● **Text under study**:
____________________

When Mark Zuckerberg, the Facebook CEO made this remark earlier this year at Facebook’s annual developer’s conference, he may not have realized that this has been a reality for millions of Africans for over a decade. It’s genesis, Kenya.

M-Pesa, Swahili for mobile money was launched in 2007 to offer Kenyans without bank accounts a platform to transfer cash via mobile phones. Today, you can use the network to issue and receive payments for goods and services, borrow and save money or even raise funds from friends and family. 

The GSMA 2018 report indicates that 45.6% of global mobile money accounts are in Africa. This translates to approximately 395.7 million accounts, out of a global total of 866 million. The report further projects there will be nearly 634 million mobile subscribers across sub-Saharan Africa by 2025 (52% of the population) and that every subscriber will have a mobile wallet. 

Africa’s payment landscape

The adoption of mobile wallets has steadily gained ground in Sub-saharan Africa, leading to the doubling of financial inclusion rates in countries such as Kenya, Tanzania and the Democratic Republic of Congo over the past six years.

One of the key impacts of this has been the creation of partnerships across banking, telecommunications, retail and other sectors to generate innovative offerings that enable individuals to grow small-scale businesses, make investments in schooling and health, and cope with emergencies.

This trend is set to consolidate further internet and mobile penetration continues to expand in this region, which also plays host to the world’s youngest population.

____________________

● **Source information**:
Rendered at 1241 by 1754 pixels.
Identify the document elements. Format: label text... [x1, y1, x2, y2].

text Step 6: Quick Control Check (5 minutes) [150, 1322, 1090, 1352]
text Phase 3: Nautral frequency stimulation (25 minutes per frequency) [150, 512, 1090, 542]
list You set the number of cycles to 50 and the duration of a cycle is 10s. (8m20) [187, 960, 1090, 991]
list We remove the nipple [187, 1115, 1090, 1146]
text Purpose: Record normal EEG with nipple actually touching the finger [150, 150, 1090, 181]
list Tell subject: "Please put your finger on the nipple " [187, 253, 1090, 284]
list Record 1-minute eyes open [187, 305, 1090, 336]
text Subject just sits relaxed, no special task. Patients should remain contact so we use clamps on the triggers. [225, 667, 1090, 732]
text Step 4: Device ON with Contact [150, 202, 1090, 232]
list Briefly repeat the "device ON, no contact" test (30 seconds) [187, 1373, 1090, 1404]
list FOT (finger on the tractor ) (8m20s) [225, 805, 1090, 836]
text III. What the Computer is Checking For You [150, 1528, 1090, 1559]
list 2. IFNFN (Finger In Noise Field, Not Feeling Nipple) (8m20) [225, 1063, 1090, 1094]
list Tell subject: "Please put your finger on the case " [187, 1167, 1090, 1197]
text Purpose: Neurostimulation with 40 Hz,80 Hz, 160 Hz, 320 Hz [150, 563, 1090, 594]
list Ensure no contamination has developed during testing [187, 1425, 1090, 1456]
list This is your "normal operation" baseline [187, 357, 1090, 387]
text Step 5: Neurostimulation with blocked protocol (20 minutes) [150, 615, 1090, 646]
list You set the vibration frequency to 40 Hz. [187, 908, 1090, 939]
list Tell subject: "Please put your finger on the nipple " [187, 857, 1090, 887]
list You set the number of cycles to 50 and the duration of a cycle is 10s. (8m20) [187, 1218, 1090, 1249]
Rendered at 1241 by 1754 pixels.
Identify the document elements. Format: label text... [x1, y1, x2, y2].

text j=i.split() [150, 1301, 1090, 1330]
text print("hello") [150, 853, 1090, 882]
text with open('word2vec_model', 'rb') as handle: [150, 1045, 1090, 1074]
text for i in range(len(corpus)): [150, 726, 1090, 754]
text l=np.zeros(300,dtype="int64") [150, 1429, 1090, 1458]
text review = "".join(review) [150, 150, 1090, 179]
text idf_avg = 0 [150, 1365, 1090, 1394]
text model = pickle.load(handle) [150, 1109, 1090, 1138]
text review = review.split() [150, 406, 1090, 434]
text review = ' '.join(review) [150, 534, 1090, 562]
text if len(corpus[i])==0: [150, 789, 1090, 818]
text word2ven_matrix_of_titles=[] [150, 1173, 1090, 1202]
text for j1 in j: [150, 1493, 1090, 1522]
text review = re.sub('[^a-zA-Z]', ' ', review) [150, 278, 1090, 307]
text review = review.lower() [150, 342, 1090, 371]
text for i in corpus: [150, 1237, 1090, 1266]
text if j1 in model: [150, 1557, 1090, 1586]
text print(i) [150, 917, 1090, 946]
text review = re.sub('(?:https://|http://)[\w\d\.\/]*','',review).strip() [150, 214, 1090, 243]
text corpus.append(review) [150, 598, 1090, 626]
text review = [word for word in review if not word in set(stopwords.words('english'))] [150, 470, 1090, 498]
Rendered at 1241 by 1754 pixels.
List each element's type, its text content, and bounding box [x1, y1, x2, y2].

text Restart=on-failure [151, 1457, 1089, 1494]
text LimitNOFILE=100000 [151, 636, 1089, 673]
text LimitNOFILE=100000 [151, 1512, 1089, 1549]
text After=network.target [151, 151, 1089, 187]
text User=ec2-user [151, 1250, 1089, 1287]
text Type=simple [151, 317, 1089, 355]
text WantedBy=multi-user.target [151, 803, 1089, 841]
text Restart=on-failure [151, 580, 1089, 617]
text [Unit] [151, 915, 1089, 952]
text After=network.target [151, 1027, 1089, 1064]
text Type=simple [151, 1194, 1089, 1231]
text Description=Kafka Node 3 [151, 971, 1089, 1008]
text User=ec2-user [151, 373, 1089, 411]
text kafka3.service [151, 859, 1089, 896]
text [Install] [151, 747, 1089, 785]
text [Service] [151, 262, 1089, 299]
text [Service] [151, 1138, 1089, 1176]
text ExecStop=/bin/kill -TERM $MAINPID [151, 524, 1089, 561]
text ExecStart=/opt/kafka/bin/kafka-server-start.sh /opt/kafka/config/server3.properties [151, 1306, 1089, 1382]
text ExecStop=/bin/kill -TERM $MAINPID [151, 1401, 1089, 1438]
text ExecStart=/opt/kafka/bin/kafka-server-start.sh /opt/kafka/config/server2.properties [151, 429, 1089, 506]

____________________

● **Exercise details**:
Rewrite the mobile money text starting at "One of the key" and ending at "world’s youngest population.", with "partnerships" changed to "alliances". Rely only on the mobile money text, not the listing.

● **Written response**:
One of the key impacts of this has been the creation of alliances across banking, telecommunications, retail and other sectors to generate innovative offerings that enable individuals to grow small-scale businesses, make investments in schooling and health, and cope with emergencies.

This trend is set to consolidate further internet and mobile penetration continues to expand in this region, which also plays host to the world’s youngest population.